## TO DO
Pull out every line of the entries that contains the string "Шойгу", matching case exactly.
━━ LISTED ENTRIES ━━
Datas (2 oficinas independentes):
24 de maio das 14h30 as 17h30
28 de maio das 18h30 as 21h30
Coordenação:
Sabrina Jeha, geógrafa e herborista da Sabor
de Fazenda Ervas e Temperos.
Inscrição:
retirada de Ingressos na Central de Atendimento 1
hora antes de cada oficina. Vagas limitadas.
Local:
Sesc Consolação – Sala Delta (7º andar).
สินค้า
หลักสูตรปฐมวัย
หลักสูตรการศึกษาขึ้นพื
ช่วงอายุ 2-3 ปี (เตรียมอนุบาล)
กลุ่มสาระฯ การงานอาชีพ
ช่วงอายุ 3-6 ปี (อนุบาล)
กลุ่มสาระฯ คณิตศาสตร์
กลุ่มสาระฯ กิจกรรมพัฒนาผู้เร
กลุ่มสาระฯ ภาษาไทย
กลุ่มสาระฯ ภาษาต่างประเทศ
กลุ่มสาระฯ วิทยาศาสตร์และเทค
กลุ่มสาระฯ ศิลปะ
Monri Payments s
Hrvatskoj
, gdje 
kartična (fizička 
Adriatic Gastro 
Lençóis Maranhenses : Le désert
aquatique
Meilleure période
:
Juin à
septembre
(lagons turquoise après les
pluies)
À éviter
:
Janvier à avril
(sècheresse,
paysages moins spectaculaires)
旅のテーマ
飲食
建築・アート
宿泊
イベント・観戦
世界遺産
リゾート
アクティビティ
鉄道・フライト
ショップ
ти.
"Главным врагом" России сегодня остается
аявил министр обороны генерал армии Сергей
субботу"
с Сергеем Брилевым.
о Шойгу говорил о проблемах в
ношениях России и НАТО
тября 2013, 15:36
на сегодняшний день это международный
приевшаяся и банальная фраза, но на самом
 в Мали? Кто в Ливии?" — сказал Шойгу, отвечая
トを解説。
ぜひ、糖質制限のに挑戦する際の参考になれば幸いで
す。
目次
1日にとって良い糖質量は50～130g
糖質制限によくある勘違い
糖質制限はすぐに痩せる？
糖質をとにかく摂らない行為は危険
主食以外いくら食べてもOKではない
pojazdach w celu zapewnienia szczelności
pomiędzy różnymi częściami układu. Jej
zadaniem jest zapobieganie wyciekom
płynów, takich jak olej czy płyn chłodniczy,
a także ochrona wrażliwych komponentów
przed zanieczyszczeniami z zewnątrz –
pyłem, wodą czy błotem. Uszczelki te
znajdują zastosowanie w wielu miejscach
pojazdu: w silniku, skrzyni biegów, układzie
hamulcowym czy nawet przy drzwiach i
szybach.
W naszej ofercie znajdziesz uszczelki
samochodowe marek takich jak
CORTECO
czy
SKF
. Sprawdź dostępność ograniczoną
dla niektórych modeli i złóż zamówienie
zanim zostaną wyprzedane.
━━━
## RESPONSE TO THIS TASK
о Шойгу говорил о проблемах в
 в Мали? Кто в Ливии?" — сказал Шойгу, отвечая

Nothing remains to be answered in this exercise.